Jae C. Hong/AP
A woman walks past a Wells Fargo Home Mortgage office in La Habra, Calif. Many mortgage brokers say the Federal Reserve's new rules favor big banks.
A woman walks past a Wells Fargo Home Mortgage office in La Habra, Calif. Many mortgage brokers say the Federal Reserve's new rules favor big banks. Jae C. Hong/AP
New federal rules go into effect on April 1 that will change the way mortgage brokers across the country can make money. They will no longer be allowed to earn a bigger commission for giving a customer a loan with a higher interest rate.
Consumer groups are applauding the change, but the mortgage industry says the rules are unfair and could drive lots of smaller brokers out of business.
In the past, a broker arguably had an incentive to steer potential homebuyers or existing homeowners who want to refinance their house into a loan with a higher interest rate. Of course, many honest and reputable mortgage brokers would never mislead their clients.

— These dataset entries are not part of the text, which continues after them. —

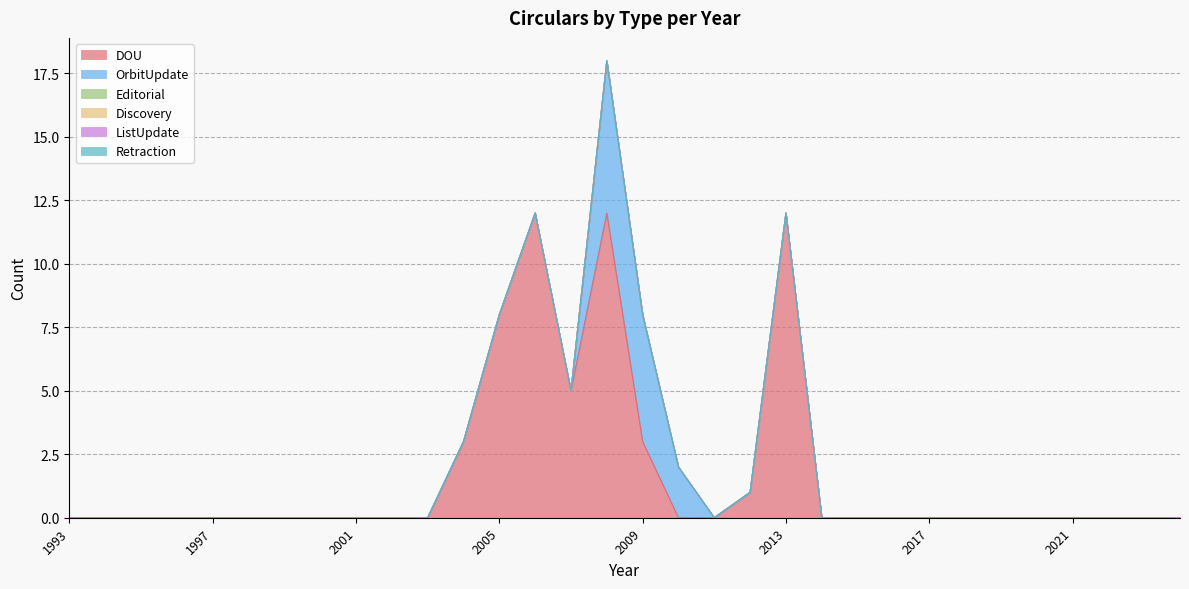

Reading left to right, list all the values displayed in this chart.

DOU: 1993=0	1994=0	1995=0	1996=0	1997=0	1998=0	1999=0	2000=0	2001=0	2002=0	2003=0	2004=3	2005=8	2006=12	2007=5	2008=12	2009=3	2010=0	2011=0	2012=1	2013=12	2014=0	2015=0	2016=0	2017=0	2018=0	2019=0	2020=0	2021=0	2022=0	2023=0	2024=0
OrbitUpdate: 1993=0	1994=0	1995=0	1996=0	1997=0	1998=0	1999=0	2000=0	2001=0	2002=0	2003=0	2004=0	2005=0	2006=0	2007=0	2008=6	2009=5	2010=2	2011=0	2012=0	2013=0	2014=0	2015=0	2016=0	2017=0	2018=0	2019=0	2020=0	2021=0	2022=0	2023=0	2024=0
Editorial: 1993=0	1994=0	1995=0	1996=0	1997=0	1998=0	1999=0	2000=0	2001=0	2002=0	2003=0	2004=0	2005=0	2006=0	2007=0	2008=0	2009=0	2010=0	2011=0	2012=0	2013=0	2014=0	2015=0	2016=0	2017=0	2018=0	2019=0	2020=0	2021=0	2022=0	2023=0	2024=0
Discovery: 1993=0	1994=0	1995=0	1996=0	1997=0	1998=0	1999=0	2000=0	2001=0	2002=0	2003=0	2004=0	2005=0	2006=0	2007=0	2008=0	2009=0	2010=0	2011=0	2012=0	2013=0	2014=0	2015=0	2016=0	2017=0	2018=0	2019=0	2020=0	2021=0	2022=0	2023=0	2024=0
ListUpdate: 1993=0	1994=0	1995=0	1996=0	1997=0	1998=0	1999=0	2000=0	2001=0	2002=0	2003=0	2004=0	2005=0	2006=0	2007=0	2008=0	2009=0	2010=0	2011=0	2012=0	2013=0	2014=0	2015=0	2016=0	2017=0	2018=0	2019=0	2020=0	2021=0	2022=0	2023=0	2024=0
Retraction: 1993=0	1994=0	1995=0	1996=0	1997=0	1998=0	1999=0	2000=0	2001=0	2002=0	2003=0	2004=0	2005=0	2006=0	2007=0	2008=0	2009=0	2010=0	2011=0	2012=0	2013=0	2014=0	2015=0	2016=0	2017=0	2018=0	2019=0	2020=0	2021=0	2022=0	2023=0	2024=0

"They've basically received a kickback from the lender," says Ira Rheingold, the executive director of the National Association of Consumer Advocates in Washington, D.C. He says mortgage brokers have "made more money when they were able to stick you with a loan that was worse than what you otherwise would have qualified for."

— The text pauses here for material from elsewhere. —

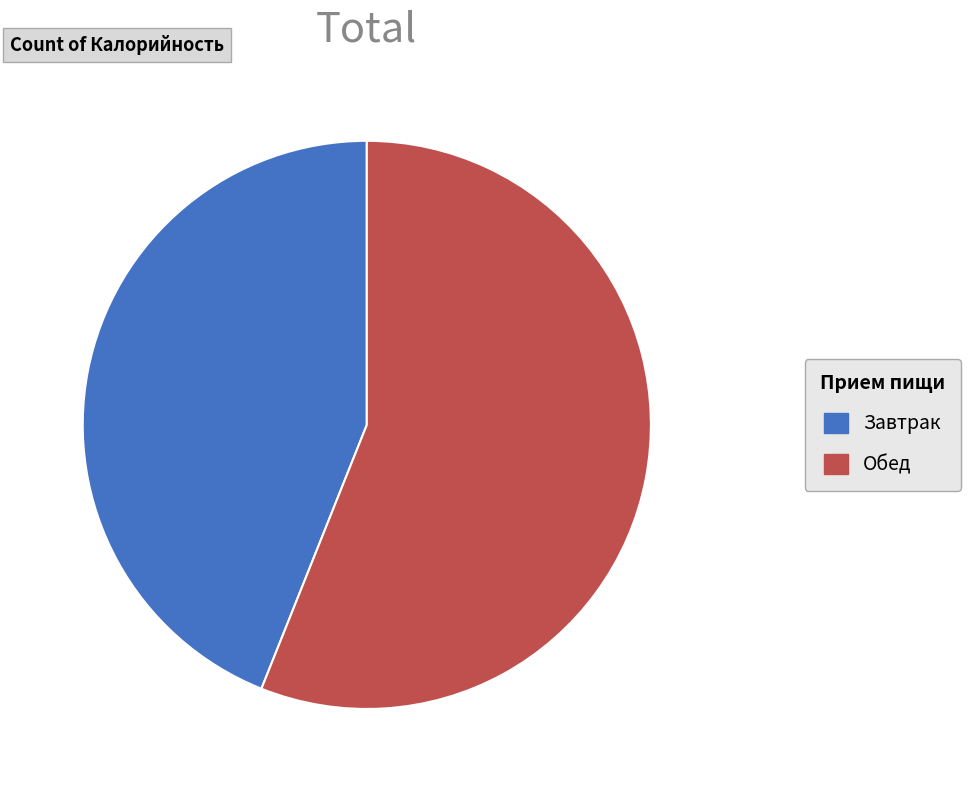

Do Обед and Завтрак together represent more than half of the pie?

Yes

The Debate Over Yield Spread Premiums
The practice has been perfectly legal until now. Brokers get the extra money through what's called a "yield spread premium." And Rheingold is happy to see new rules from the Federal Reserve that will ban brokers from making extra money this way.
Mortgage brokers say a reasonable fee usually amounts to 1.5 percent to 2 percent of the overall loan amount. So for a $200,000 home loan, the broker would make up to $4,000. But it's not an extra cost for consumers who choose to use mortgage brokers.
Mortgage broker Robert Petrelli says banks offer mortgage brokers "wholesale pricing" on loans to give them room to build in a reasonable fee and still be able to offer a rate that's comparable to the retail pricing that banks offer directly to customers.
Banks are using their wholesale lending channel to save overhead costs because they don't have to pay one of their own loan officers to sit in a branch office at a desk and wait for customers to walk in the door, Petrelli says. In effect, banks are outsourcing those customer acquisition costs to the mortgage brokers, and that's why banks are often willing to offer brokers a wholesale price.
Mortgage brokers can check loan pricing at several different banks and quickly find the most competitive rate available. But their ability to do that depends on daily fluctuations in wholesale pricing by banks. And a mortgage broker, or a bank loan officer, can always try to overcharge customers.
Guy Cecala, the publisher of Inside Mortgage Finance, advises consumers to comparison-shop for a home loan, akin to the purchase of car, by asking a local bank, a national bank and a mortgage broker to provide their best rates.
"It really helps to get multiple offers or bids and compare them against one another and to try to bid them against one another," Cecala says.
— Chris Arnold
"It's about time," he says, adding that the new rule will begin to "create a place where consumers have a better chance of not being cheated in the marketplace when they're buying a mortgage."
Many mortgage brokers have a different perspective.
Robert Petrelli, the owner of Mount Vernon Mortgage Corp. in Weymouth, Mass., has been in the banking and mortgage business since 1971. And he's a former president of the state's mortgage broker trade group.
"Yield spread isn't a kickback," he says. At his desk, he pulls out a home loan rate sheet from a major bank and explains how mortgage brokers make their money.
Basically, he says, brokers get a wholesale price for a loan from a bank — the same way retail shoe stores or supermarkets pay wholesale prices.
And just like a shoe store, to stay in business Petrelli has to charge something extra to cover his overhead and make a living. In the mortgage business, one of the central ways that's done is through yield spread premiums, which are targeted in the new rules.
Petrelli says there's nothing inherently wrong with receiving the premiums. He says the premiums are just a basic building block of how reputable, honest mortgage brokers make their money.
These new rules will change the way the industry gets paid. And many in the business say the new rules aren't fair.
A Bias Toward Big Banks?
If these rules go into effect on April 1, it will mean, "a tremendous amount of layoffs," says Mike Anderson, the chairman of the government affairs committee for the National Association of Mortgage Brokers. "We are hearing from mortgage brokers across the country that say they're going to let all their loan officers go and become one-man shops."
Anderson says the Fed's new rules favor big banks at the expense of small mortgage broker businesses. Big banks will have more flexibility in what they charge customers, while mortgage brokers will be locked into a set profit margin that will tie their hands and make it hard to compete, he says.
Anderson's trade group has filed a lawsuit in federal court against the Fed seeking an injunction to postpone the new rules.